The first thing we did was visit the September 11 Memorial. It’s pretty interesting how they incorporated the exact location of the towers when they built the two commemorative pools that list the names of the nearly 3,000 people who lost their lives that day.

If you haven’t seen them in person, it is impossible to see the very bottom when you stand at the edge of the pools, and the design really emphasizes the somber feel of the site.

The only thing I have a problem with is the cost to walk through the museum commemorating 9/11. I’ve seen pictures and read reviews that have praised the exhibit that is located on the actual bedrock of the World Trade Center buildings, and hoped to finally see it for myself.

Until I saw the price of admission.

For an adult it’s $24, and for a student like me, it was still $18. A friend of mine suggested that because of backlash over the gift shop in the museum, they may have raised admission prices to accommodate for scaling back on souvenirs.

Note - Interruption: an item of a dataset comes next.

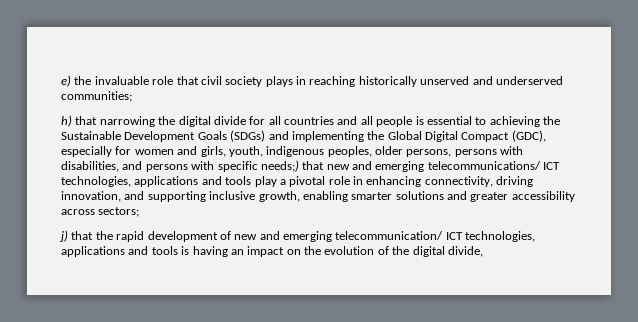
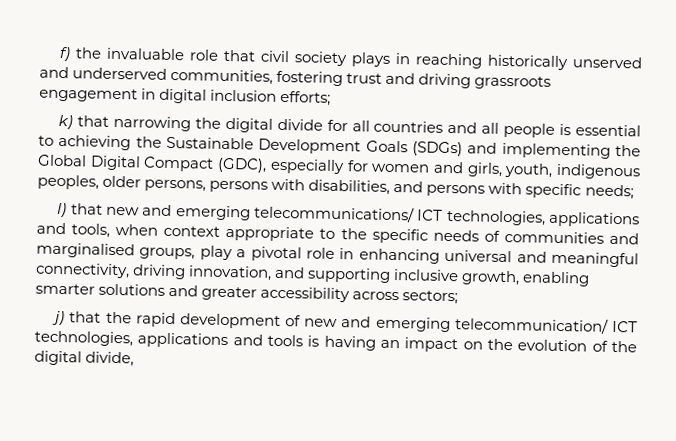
[61,75,71,87] e) -> [59,46,72,62] f)
[61,91,132,102] [61,115,72,127] communities; // h) -> [170,68,552,90] [39,87,332,106] [58,114,74,130] communities, fostering trust and driving grassroots engagement in digital inclusion efforts; // k)
[260,160,299,172] needs;) -> [584,184,634,200] [57,202,68,218] needs; // l)
[225,176,252,185] tools -> [71,223,640,245] [36,242,196,260] tools, when context appropriate to the specific needs of communities and marginalised groups,
(422, 181) none -> [444,249,639,268] universal and meaningful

Now, I had just visited Washington this past summer and couldn’t believe that there was a gift shop at the National Holocaust Museum. Does anybody seriously want to walk around with a shirt that says “National Holocaust Museum” on it?

Or have a magnet on their fridge from the museum? Not exactly an ideal conversation starter in my book.

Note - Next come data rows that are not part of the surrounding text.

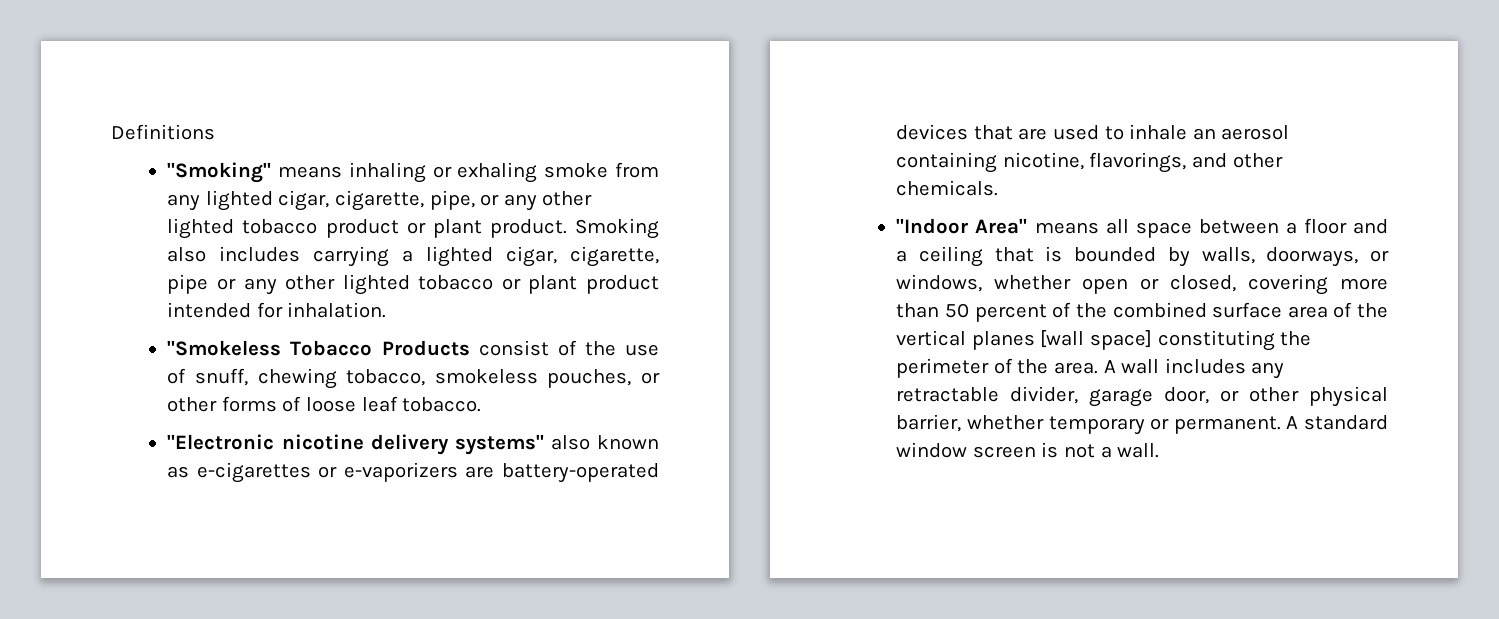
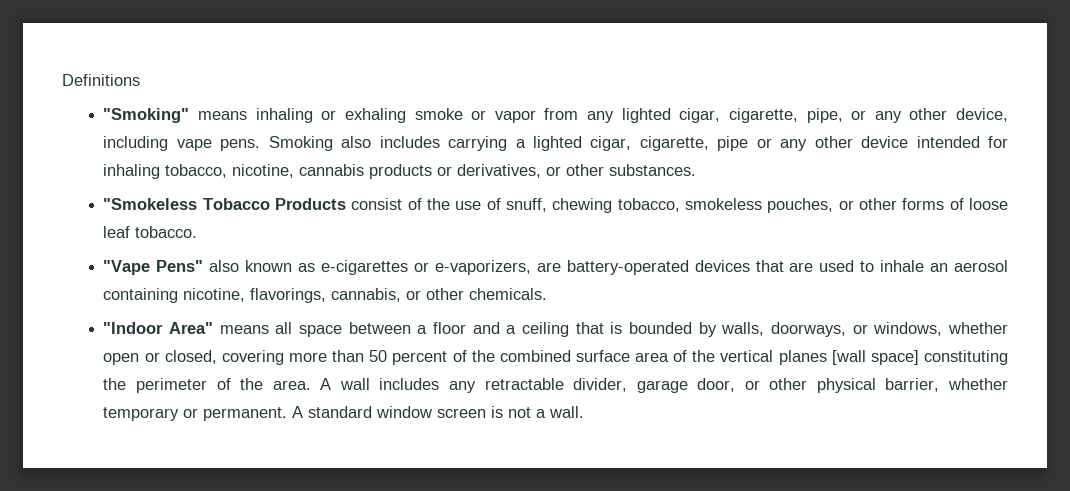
(609, 170) none -> [471,110,536,123] or vapor
[167,218,567,239] lighted tobacco product or plant product. -> [955,108,1008,122] [103,136,261,151] device, including vape pens.
[342,274,659,295] [167,302,387,318] lighted tobacco or plant product intended for inhalation. -> [861,136,1009,148] [103,164,697,179] device intended for inhaling tobacco, nicotine, cannabis products or derivatives, or other substances.
[167,434,544,455] "Electronic nicotine delivery systems" -> [103,260,204,275] "Vape Pens"
[343,462,458,482] e-vaporizers -> [434,260,531,275] e-vaporizers,
[1191,153,1227,168] and -> [331,288,422,302] cannabis, or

The museum is an incredible display of one of the saddest and most tragic events in our history, and I don’t need a magnet to remember it by. I understand that these places need to have funding to operate, but it still doesn’t seem right to me.

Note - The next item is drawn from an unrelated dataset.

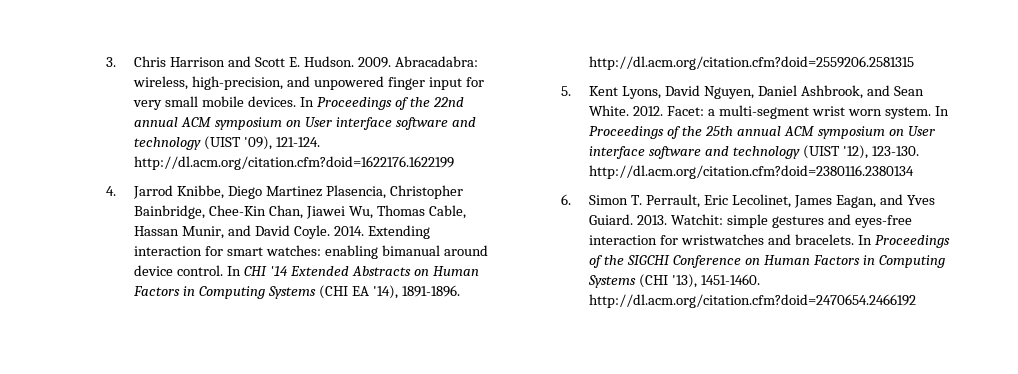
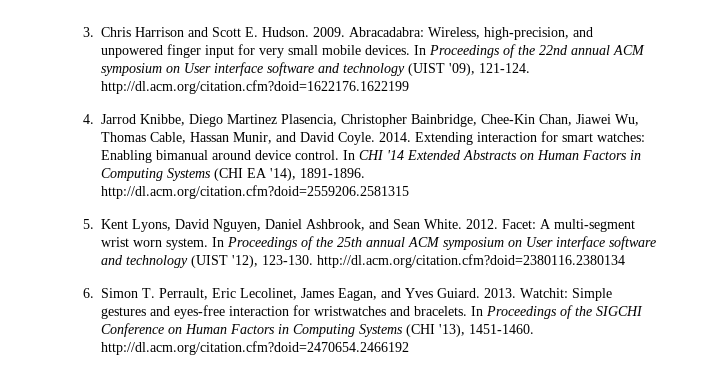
[133,76,189,90] wireless, -> [427,27,480,39] Wireless,
[324,245,378,259] enabling -> [100,150,152,163] Enabling
[708,109,716,116] a -> [539,219,551,229] A
[727,214,769,228] simple -> [571,288,612,301] Simple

For many people, especially those in my generation, 9/11 is like our Pearl Harbor. I can still remember the exact location in my elementary school’s gymnasium where I sat and waited to be picked up by my mom because school had ended early, and I was only 5 years old.

It’s had an incredible impact on the way Americans live today and on security around the world. I think that it’s important that people who visit the memorial are able to see with their own eyes evidence of the horror of that day and recognize its significance.

Yes, I’m a poor college student who doesn’t have $18 to spend on a 45-minute trip through a museum, so this may be a little biased, but it’s the principle of the situation.

I’m not an expert, so this may sound incredibly ignorant, but I don’t see why the Smithsonians and the Holocaust Museum are able to accommodate thousands of guests each day with free admission and the 9/11 museum is outrageously expensive.

The Smithsonians receive 70 percent of their funding from the government and fill in the gap with donations, so maybe somehow the price of admission to the 9/11 museum can be greatly reduced someday.

Hopefully this will allow the museum to leave the same effect on those too young to have experienced 9/11 as the National Holocaust Museum left on me.